Yes, silence and solitude—heck—ALL the spiritual disciplines are difficult. Everything that causes you to grow has difficulty that comes automatically with it. I don't need to discipline myself to eat potato chips; that comes perfectly naturally to me. But I do need to push myself to eat broccoli.

So, while yesterday's goal of the week may not have started out well, I am continuing to press on...

8.01.2011

Silence & Waiting {#259-269}

For God alone my soul waits in silence; from him comes my salvation. {Psalm 62:1}

For God alone, O my soul, wait in silence, for my hope is from him. {Psalm 62:5}
Waiting and silence.

To be honest, not exactly my two favorite things.

I've wrestled with waiting, and I know its importance. I understand that waiting isn't always a spectator sport, that sometimes, when you are waiting for something, the most important thing you can do is to keep living, keep learning, so that when the thing you are waiting for arrives, you are ready.

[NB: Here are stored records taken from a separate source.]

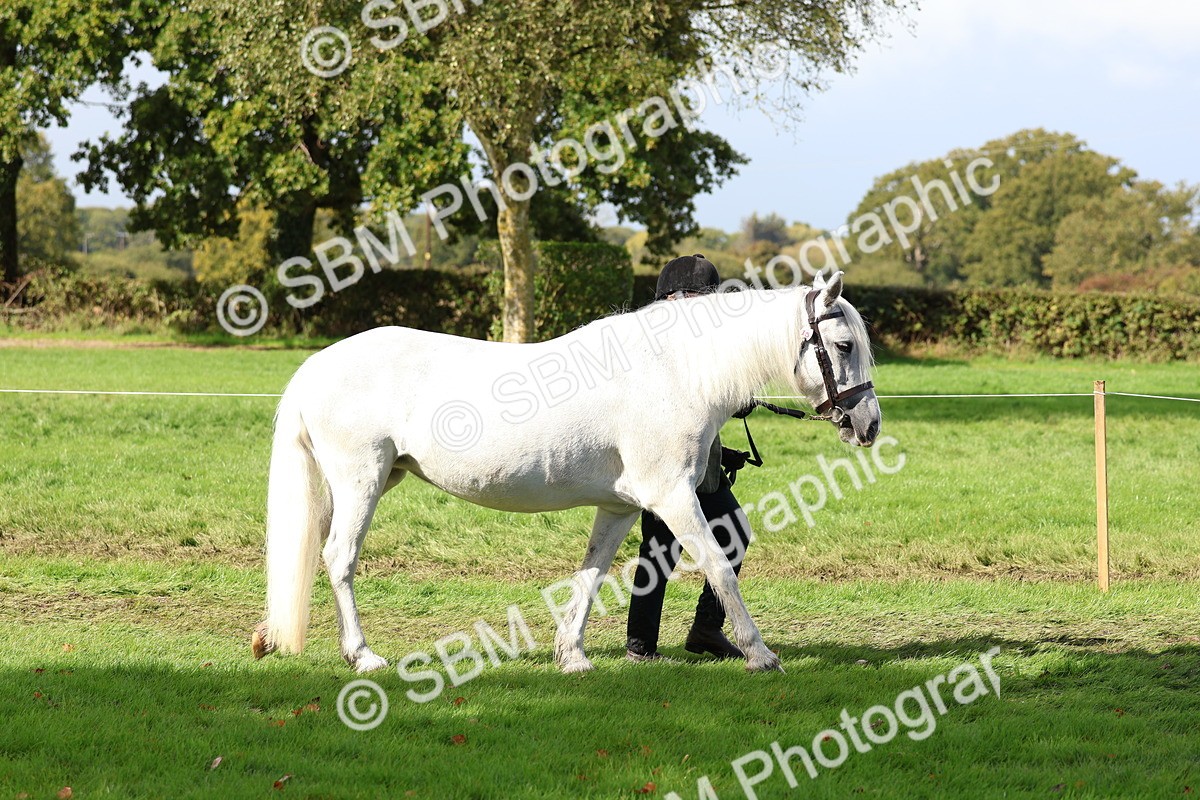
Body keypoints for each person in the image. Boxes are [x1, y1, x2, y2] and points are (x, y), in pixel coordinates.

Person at [625, 254, 756, 662]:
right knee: (660, 551)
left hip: (704, 471)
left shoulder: (699, 346)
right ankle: (641, 646)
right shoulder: (650, 349)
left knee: (734, 533)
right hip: (662, 470)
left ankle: (705, 629)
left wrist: (720, 450)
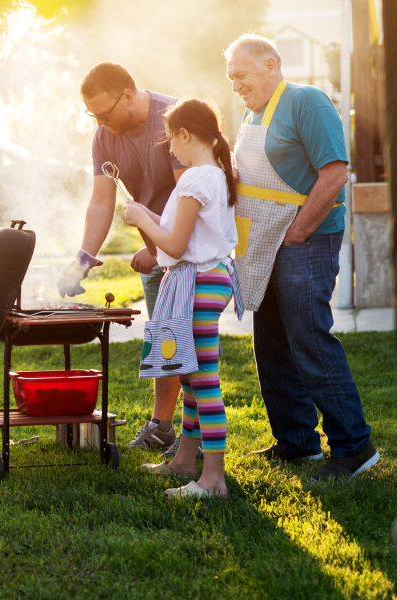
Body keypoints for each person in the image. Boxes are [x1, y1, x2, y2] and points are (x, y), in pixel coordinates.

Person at [224, 34, 377, 481]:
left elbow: (335, 173)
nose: (235, 84)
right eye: (230, 77)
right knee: (270, 341)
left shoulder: (307, 102)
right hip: (264, 242)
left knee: (308, 337)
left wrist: (299, 231)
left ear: (271, 64)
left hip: (303, 241)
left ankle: (354, 447)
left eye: (241, 74)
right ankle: (297, 442)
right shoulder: (254, 112)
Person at [63, 62, 189, 455]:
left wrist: (161, 245)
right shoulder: (105, 135)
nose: (99, 122)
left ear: (129, 96)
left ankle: (196, 439)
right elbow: (103, 200)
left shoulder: (174, 120)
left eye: (104, 113)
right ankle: (163, 426)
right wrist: (83, 257)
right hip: (157, 249)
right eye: (93, 115)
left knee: (186, 341)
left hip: (188, 250)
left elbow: (195, 194)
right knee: (165, 337)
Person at [123, 97, 241, 498]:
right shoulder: (217, 174)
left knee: (203, 381)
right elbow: (181, 238)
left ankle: (213, 480)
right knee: (190, 376)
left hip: (198, 283)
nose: (169, 149)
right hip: (206, 279)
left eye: (170, 140)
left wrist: (141, 219)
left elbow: (172, 244)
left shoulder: (193, 179)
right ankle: (184, 462)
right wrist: (148, 214)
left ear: (185, 134)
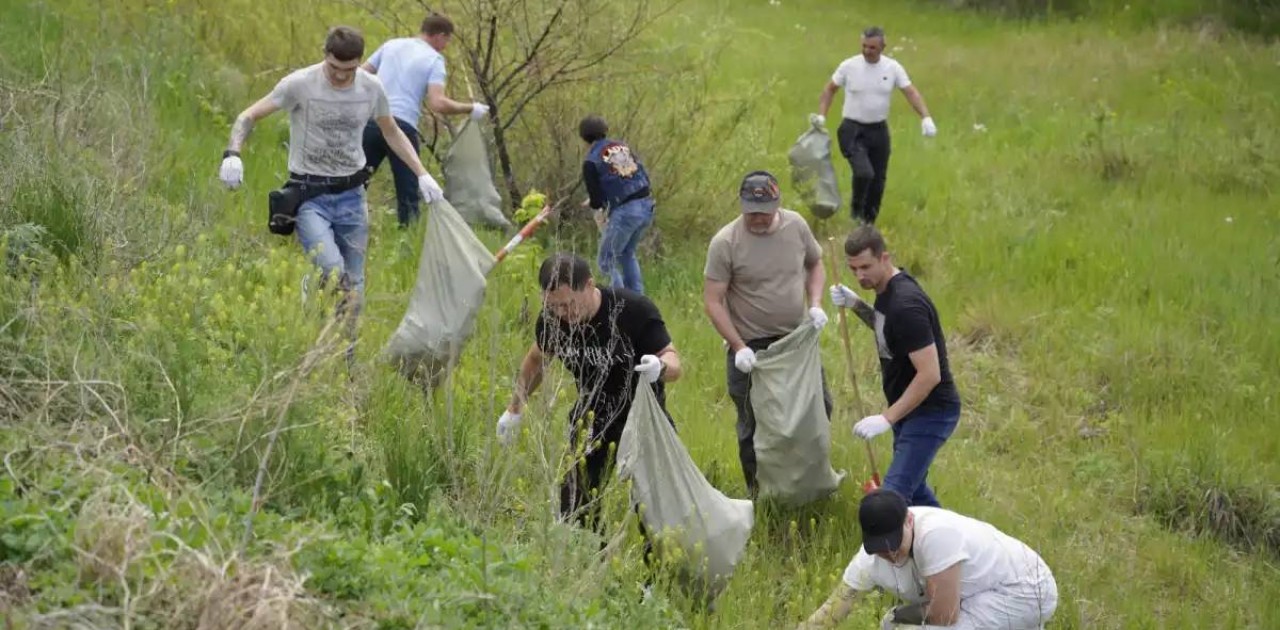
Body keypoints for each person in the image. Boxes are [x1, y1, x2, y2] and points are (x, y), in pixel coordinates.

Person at [218, 25, 444, 315]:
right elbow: (248, 115)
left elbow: (392, 132)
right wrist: (232, 153)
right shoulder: (300, 84)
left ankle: (345, 354)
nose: (340, 75)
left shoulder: (371, 88)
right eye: (334, 67)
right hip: (309, 195)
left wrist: (422, 173)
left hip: (352, 196)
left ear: (359, 62)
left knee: (355, 286)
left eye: (348, 70)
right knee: (334, 272)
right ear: (325, 55)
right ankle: (314, 285)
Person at [496, 252, 682, 535]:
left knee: (653, 506)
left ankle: (654, 577)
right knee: (575, 501)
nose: (564, 313)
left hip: (642, 417)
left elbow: (675, 363)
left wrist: (660, 367)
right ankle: (588, 558)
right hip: (593, 417)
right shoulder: (552, 321)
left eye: (569, 303)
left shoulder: (632, 310)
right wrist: (514, 409)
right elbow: (537, 360)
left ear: (590, 285)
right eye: (554, 306)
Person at [703, 170, 831, 498]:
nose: (757, 218)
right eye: (751, 211)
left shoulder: (796, 226)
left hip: (796, 340)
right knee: (753, 423)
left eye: (764, 211)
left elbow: (815, 264)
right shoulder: (726, 242)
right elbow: (713, 301)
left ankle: (805, 484)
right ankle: (760, 493)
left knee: (818, 410)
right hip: (751, 349)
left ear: (778, 203)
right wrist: (738, 346)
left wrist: (815, 304)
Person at [829, 224, 960, 507]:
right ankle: (945, 544)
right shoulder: (886, 289)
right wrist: (857, 305)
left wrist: (887, 418)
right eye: (853, 269)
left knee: (893, 496)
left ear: (884, 258)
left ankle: (905, 548)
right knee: (916, 493)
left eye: (865, 267)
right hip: (910, 410)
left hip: (931, 412)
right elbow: (886, 327)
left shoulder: (906, 305)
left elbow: (930, 374)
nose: (860, 275)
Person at [796, 489, 1058, 630]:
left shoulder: (935, 535)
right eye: (879, 548)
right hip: (976, 593)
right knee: (891, 624)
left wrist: (897, 614)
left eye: (894, 543)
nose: (889, 554)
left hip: (1023, 589)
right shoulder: (869, 559)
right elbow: (832, 612)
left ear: (909, 520)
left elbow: (944, 614)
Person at [360, 13, 489, 227]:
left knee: (354, 180)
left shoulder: (392, 45)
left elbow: (360, 74)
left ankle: (334, 221)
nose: (446, 45)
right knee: (408, 190)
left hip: (372, 121)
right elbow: (437, 103)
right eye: (447, 40)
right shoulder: (434, 60)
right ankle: (408, 240)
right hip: (402, 127)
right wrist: (470, 108)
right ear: (440, 36)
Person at [816, 26, 936, 224]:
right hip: (852, 129)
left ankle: (868, 222)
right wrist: (822, 116)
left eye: (871, 48)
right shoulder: (849, 66)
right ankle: (856, 211)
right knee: (864, 173)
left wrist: (925, 117)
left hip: (878, 130)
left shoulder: (893, 68)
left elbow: (910, 92)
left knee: (878, 180)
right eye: (864, 46)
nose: (866, 51)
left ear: (882, 47)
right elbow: (829, 90)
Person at [579, 115, 655, 294]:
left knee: (605, 261)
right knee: (626, 254)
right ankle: (637, 301)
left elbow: (597, 201)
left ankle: (617, 304)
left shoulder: (590, 161)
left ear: (584, 137)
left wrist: (596, 203)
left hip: (626, 212)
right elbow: (633, 174)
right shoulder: (623, 147)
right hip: (647, 204)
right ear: (605, 130)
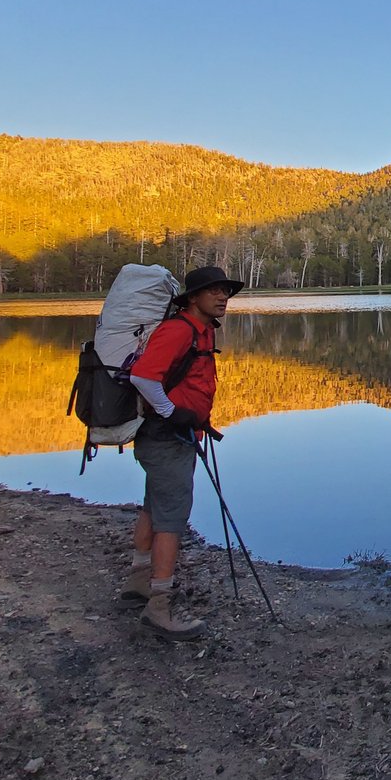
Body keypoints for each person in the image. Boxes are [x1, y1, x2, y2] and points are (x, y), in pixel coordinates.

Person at [120, 265, 243, 639]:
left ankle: (139, 581)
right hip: (166, 437)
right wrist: (174, 413)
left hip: (172, 435)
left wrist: (189, 417)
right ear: (193, 298)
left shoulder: (199, 332)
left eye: (225, 291)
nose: (222, 297)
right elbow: (143, 376)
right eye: (214, 292)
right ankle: (159, 607)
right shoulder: (178, 331)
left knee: (154, 506)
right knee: (173, 517)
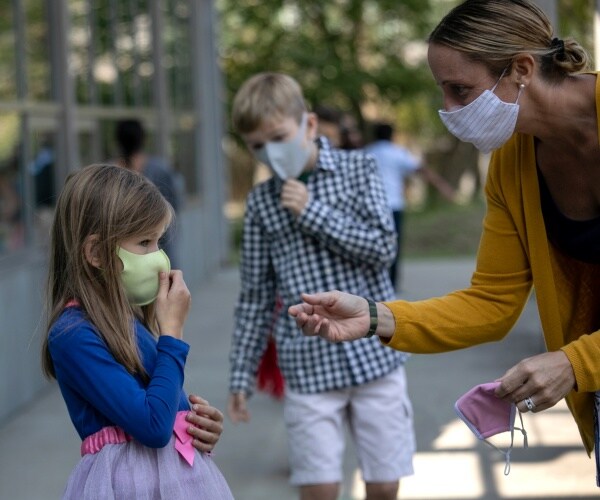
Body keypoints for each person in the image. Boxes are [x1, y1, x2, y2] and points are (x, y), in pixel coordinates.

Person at [289, 0, 600, 485]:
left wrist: (576, 361)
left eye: (461, 90)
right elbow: (492, 303)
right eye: (444, 93)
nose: (449, 111)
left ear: (521, 69)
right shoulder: (511, 165)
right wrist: (375, 315)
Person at [228, 72, 415, 500]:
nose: (271, 153)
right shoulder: (260, 203)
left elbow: (384, 247)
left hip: (375, 355)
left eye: (278, 137)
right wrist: (241, 376)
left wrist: (313, 212)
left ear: (308, 126)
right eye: (258, 146)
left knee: (385, 484)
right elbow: (255, 296)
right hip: (307, 365)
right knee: (318, 489)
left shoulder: (359, 168)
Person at [41, 164, 233, 499]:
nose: (158, 257)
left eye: (159, 241)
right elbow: (152, 426)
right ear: (97, 253)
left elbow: (163, 408)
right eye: (144, 242)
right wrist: (171, 334)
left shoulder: (129, 320)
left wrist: (194, 422)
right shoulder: (73, 334)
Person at [366, 122, 455, 291]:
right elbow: (421, 170)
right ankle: (391, 285)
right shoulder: (398, 153)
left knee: (371, 244)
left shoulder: (366, 152)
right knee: (393, 245)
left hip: (371, 206)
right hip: (393, 206)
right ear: (392, 135)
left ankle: (372, 282)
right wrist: (444, 187)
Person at [115, 118, 183, 268]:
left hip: (123, 257)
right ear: (143, 139)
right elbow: (175, 208)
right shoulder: (160, 169)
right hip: (162, 246)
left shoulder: (111, 174)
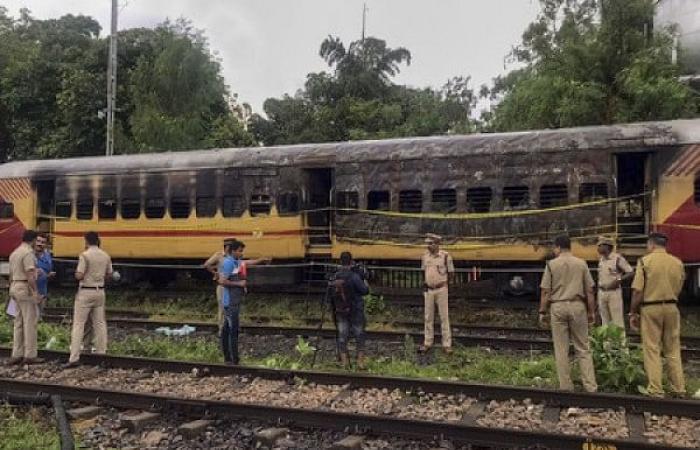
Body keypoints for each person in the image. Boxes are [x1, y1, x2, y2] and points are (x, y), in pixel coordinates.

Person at [629, 232, 686, 397]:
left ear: (651, 245)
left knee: (652, 349)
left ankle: (655, 389)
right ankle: (679, 388)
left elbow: (638, 291)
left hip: (650, 308)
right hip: (672, 307)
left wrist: (633, 311)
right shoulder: (677, 263)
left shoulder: (645, 262)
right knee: (673, 349)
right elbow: (680, 286)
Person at [539, 235, 597, 392]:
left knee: (561, 349)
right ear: (569, 247)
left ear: (558, 247)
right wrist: (592, 312)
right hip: (578, 306)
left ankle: (566, 387)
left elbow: (545, 291)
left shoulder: (551, 265)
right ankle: (590, 386)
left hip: (557, 307)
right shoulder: (581, 263)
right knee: (583, 348)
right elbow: (590, 291)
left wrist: (542, 311)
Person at [217, 239, 270, 365]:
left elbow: (247, 262)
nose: (242, 253)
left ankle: (228, 358)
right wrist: (239, 283)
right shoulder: (229, 263)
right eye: (240, 251)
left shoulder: (236, 262)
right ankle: (234, 360)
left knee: (226, 330)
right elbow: (222, 281)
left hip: (233, 300)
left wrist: (261, 260)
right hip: (230, 302)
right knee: (233, 330)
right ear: (233, 251)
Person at [66, 231, 114, 367]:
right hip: (100, 291)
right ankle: (101, 353)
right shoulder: (106, 255)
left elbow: (79, 275)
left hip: (85, 292)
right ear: (98, 241)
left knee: (78, 324)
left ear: (86, 241)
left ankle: (74, 357)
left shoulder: (84, 256)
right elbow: (109, 275)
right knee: (100, 323)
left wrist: (76, 274)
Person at [6, 230, 43, 365]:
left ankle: (16, 354)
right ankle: (30, 355)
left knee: (18, 322)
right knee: (30, 322)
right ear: (33, 240)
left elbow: (11, 274)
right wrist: (35, 292)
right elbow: (29, 275)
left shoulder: (15, 252)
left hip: (14, 286)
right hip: (24, 287)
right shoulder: (28, 253)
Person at [332, 251, 370, 369]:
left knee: (342, 336)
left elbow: (330, 294)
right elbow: (365, 291)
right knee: (359, 335)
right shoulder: (354, 276)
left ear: (340, 262)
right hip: (356, 310)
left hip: (340, 311)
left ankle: (344, 362)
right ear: (351, 262)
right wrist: (364, 279)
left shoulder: (336, 276)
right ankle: (360, 362)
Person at [419, 233, 454, 354]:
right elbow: (423, 271)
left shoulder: (445, 256)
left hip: (441, 289)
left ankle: (447, 344)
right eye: (427, 244)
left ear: (437, 244)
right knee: (428, 317)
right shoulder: (425, 256)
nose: (429, 246)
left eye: (431, 243)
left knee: (444, 316)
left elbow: (451, 273)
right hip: (429, 289)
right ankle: (427, 342)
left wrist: (445, 284)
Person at [596, 237, 633, 328]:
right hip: (602, 292)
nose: (598, 248)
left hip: (614, 292)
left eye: (601, 245)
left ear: (608, 247)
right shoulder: (601, 260)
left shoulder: (617, 258)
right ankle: (607, 342)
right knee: (605, 321)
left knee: (617, 321)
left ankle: (619, 342)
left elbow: (630, 272)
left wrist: (619, 280)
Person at [203, 244, 228, 334]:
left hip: (232, 285)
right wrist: (215, 273)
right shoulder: (219, 255)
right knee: (223, 308)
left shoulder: (234, 256)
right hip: (223, 286)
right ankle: (222, 329)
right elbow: (207, 264)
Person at [34, 233, 55, 318]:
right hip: (30, 292)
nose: (40, 244)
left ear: (45, 244)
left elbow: (48, 270)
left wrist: (48, 275)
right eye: (38, 241)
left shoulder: (47, 255)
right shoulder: (29, 254)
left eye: (43, 242)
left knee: (40, 317)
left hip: (42, 292)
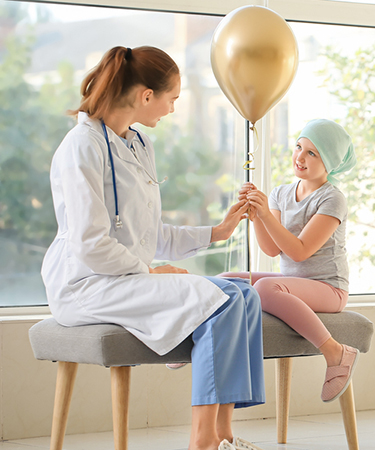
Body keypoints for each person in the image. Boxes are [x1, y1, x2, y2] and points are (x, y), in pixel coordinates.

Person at [41, 46, 264, 450]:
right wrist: (150, 272)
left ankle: (226, 435)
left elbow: (147, 234)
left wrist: (218, 231)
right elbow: (91, 245)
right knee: (224, 299)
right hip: (87, 283)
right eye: (172, 98)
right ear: (147, 95)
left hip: (123, 278)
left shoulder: (138, 144)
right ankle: (204, 441)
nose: (173, 108)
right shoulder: (81, 147)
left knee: (244, 295)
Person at [219, 119, 359, 403]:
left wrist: (266, 216)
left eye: (312, 153)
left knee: (267, 289)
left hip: (328, 289)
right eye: (299, 147)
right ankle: (196, 340)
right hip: (294, 285)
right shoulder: (282, 193)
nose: (300, 157)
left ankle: (335, 351)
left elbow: (299, 252)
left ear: (329, 161)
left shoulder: (332, 199)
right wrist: (256, 214)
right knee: (225, 281)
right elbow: (271, 249)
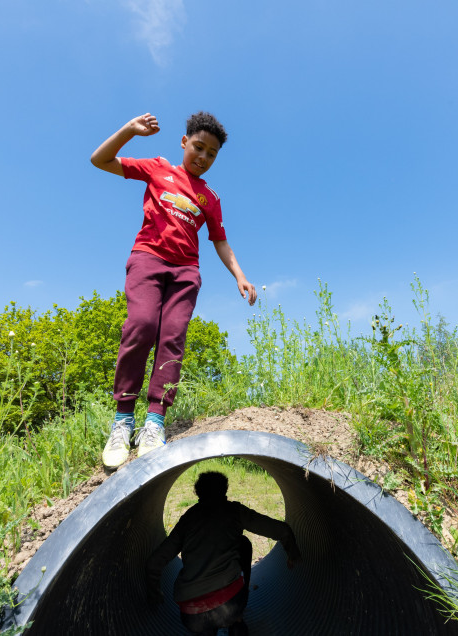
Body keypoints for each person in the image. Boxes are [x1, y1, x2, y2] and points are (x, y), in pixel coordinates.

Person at [90, 112, 257, 469]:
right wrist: (128, 131)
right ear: (184, 142)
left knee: (172, 339)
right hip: (148, 259)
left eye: (212, 154)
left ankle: (154, 421)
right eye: (199, 147)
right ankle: (122, 421)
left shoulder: (210, 197)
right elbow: (99, 160)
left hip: (186, 271)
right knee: (141, 326)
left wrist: (240, 276)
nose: (203, 157)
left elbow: (220, 241)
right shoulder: (157, 168)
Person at [146, 471, 301, 636]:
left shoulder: (188, 519)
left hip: (192, 616)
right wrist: (293, 555)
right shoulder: (234, 511)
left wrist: (155, 593)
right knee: (244, 544)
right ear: (225, 490)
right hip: (230, 606)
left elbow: (154, 563)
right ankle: (237, 623)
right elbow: (282, 530)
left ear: (197, 492)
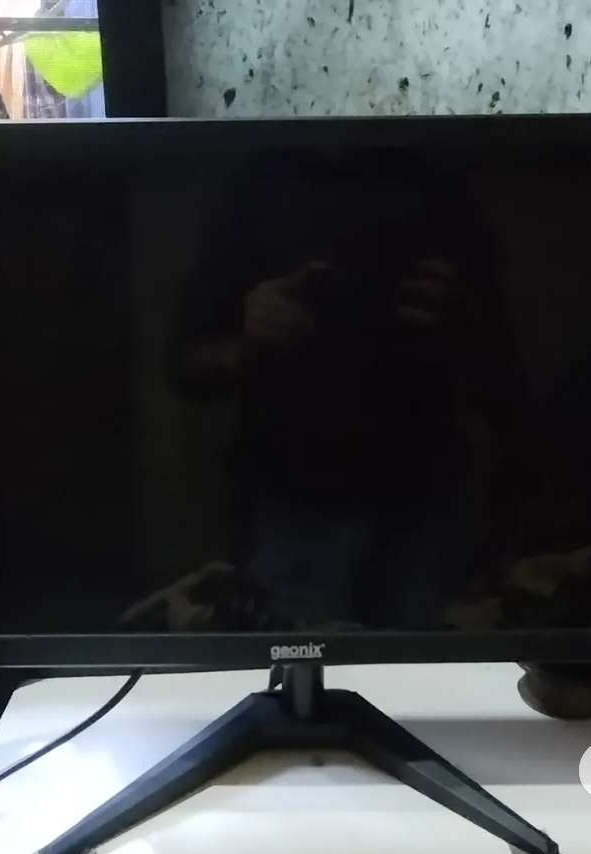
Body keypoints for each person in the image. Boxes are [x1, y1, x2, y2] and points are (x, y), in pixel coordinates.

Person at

But the addition of silence to the equation changes things immensely.

Silence—the removal of noise and distractions and diversions, all the things that can help one forget that they might actually be waiting for, or lacking something—leaves just me, sitting before God, no toys to amuse me, no words to nothing to draw God's attention away from all the areas that I still don't trust, still am not obedient, still am lacking.

Waiting in silence removed the facade of words that I tend to use to attempt to justify my bad ideas and actions, or excuse my bad decisions.

Silence is a game-changer.

I am comfortable with noise. I get noise. When I am working, there is seldom time when I do not have music, or a movie, or a podcast playing in the background. As a young girl with three brothers who had an uncanny ability to make a ridiculous amount of noise, when they wanted my attention, and I wanted to read, I would curl up in front of our stereo's huge speakers, my left ear pressed against the music, a finger in my other ear, and happily read for hours.

Again, I am comfortable with noise.

But if you believe David's words above, silence needs to go hand in hand with waiting, to give us the vitally important things we need for our daily lives—things like hope and salvation. And I do believe this, it is just hard.

So, this week, I am practicing the spiritual discipline of silence. The New Living Translation of Psalm 62:5 reads, "Let all that I am wait quietly before God."

This is my goal for this week.


* * * * *

Today I am thankful for...

259:: homemade strawberry jam to share with friends.
260:: COBS cranberry custard scone and tea.

261:: baking mini jam tarts for coworkers.
262:: a quiet evening at home to attempt to get my world back to 'normal'.

263:: having the opportunity to read and review some amazing books.

264:: a walk through the Farmer's Market.

265:: getting to have one more movie night with Alicia before she heads back to Senegal.

266:: my dear friend Alicia herself, who has a beautiful hospitality of presence, you cannot help but feel comfortable and at home with her.

267:: my weekly coffee date with Laura, where we fix the world and laugh at ourselves.

268:: a holiday Monday giving me an opportunity to do all the little things that I need to before surgery later this month.

269:: for the reminder to wait in silence before my God.